Dr. Sethi revealed an important fact about diabetes which is a “trigger” that results in diabetes and that trigger is our lifestyle. “Eating high calorie food like junk food, not exercising, obesity and stress are some of the trigger-pulling effects which land you into diabetes,” he informed.
Dr. Sethi also listed the complications that result from the disease. “People wait till complications occur which strikes mainly the eyes, kidneys, heart and nerves before they see a doctor. In India this is a leading cause of kidney transplantation and a leading cause in patients undergoing dialysis. About 30 to 40 per cent of patients get kidney disease,” the doctor informed. “Anyone inflicted by diabetes has 25 times more chances of going blind, 5 times more prone to gangrene, 17 times more prone to kidney disease and 90 times more prone to neuropathy. Risks of so many illnesses rises and these are all silent killers,” Dr. Sethi warned.
Coming to the control or management of diabetes, Dr. Sethi said cutting out all processed food and food rich in carbohydrate is essential. Another important nugget he revealed is that our eating habits are “programmed” when we were in our mother’s womb. “So if your mother eats pasta, your digestive system and pancreas is designed to digest and absorb pasta,” he said adding that there is nothing wrong in enjoying food which is not programmed in us once in a while. “But you cannot make it your staple food. It is very important that you stick to your traditional diet on a daily basis,” Dr. Sethi said.

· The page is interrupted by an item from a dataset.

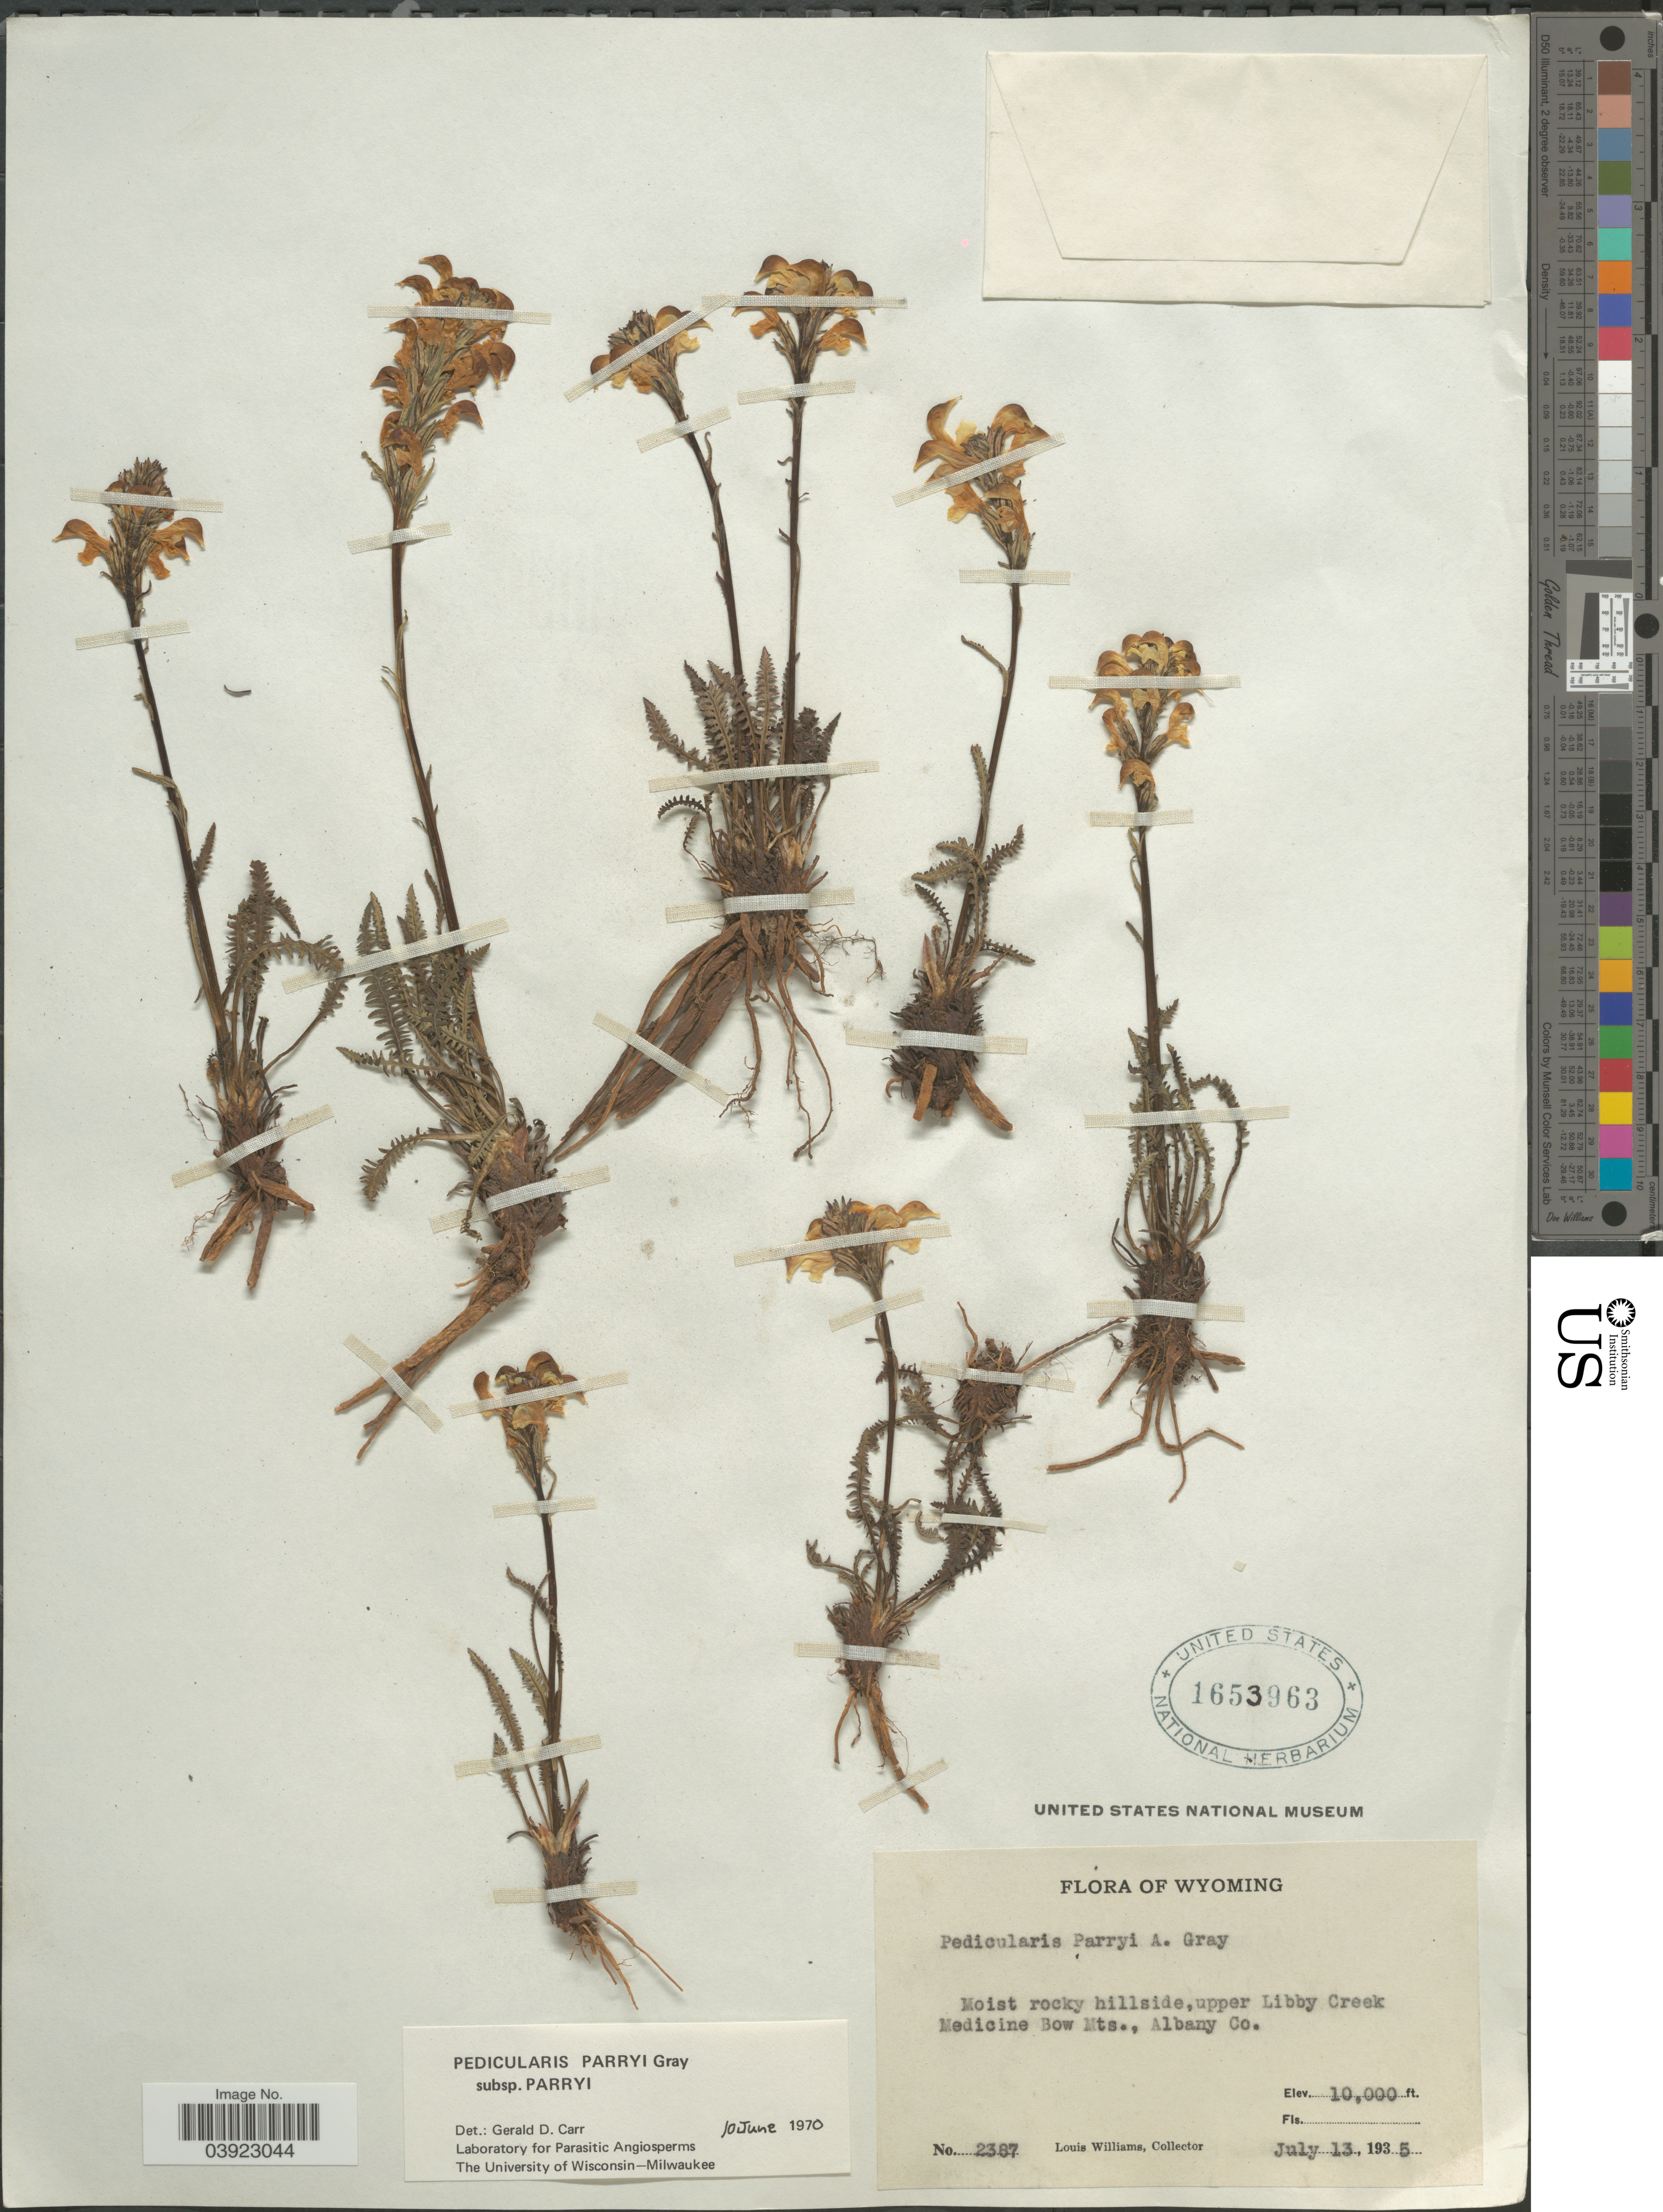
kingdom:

He also had some advice for the students, which is to utilize what the campus has to offer, to take care of their health, not to smoke and to exercise regularly. Expressing confidence in NEHU health centre, Dr. Sethi said he is confident that the centre will take up steps to educate about the disease with the help of regular programs. He also urged the NEHU administration to encourage good food habits. “We have to have some administrative shakeups by which you encourage people to have fruits, fruit juices, or milk in the campus. You could also organize food festivals celebrating the local and traditional food of the people to ensure that nutritious food is being encouraged,” he concluded.
In her presentation on Dietary Management of Diabetes, dietician and consultant of Hope Clinic, Shillong, Sagarika Dey explained that while there is no one diet that would suit all as everyone is different, it should be a healthy and enjoyable one suitable for the entire family. “Learning what you can eat and how different foods affect your body is important,” she said adding that food choices have a very significant impact on one’s glucose, cholesterol, blood pressure and overall health. In short a balanced diet rich in fibre and restriction of oil, carbohydrates and sugar is advisable.
Dr. Milan Chettri, a physiotherapist spoke on lifestyle modifications which is nothing but an evidence based practice which helps individuals adopt sustain healthy behaviours that affect the quality of life. “It includes identification of risk factors, managing them through a combination of not only physical, medical and interventional therapy but even behavioural modification. Upto 80 per cent of our diseases, stroke and Type 2 diabetes could be prevented by preventing obesity, unhealthy diet and physical inactivity,” he said. So what are the modifiable factors? “In medical conditions, hypertension, diabetes, obesity and cardiac diseases can be modified. And the behavioural we can do by controlling or giving up smoking, alcohol, physical inactivity, stress and unhealthy diets,” he informed. To modify the risk factors, Dr. Chettri said quitting the sedentary lifestyle for a more active one could go a long way in keeping such diseases at bay.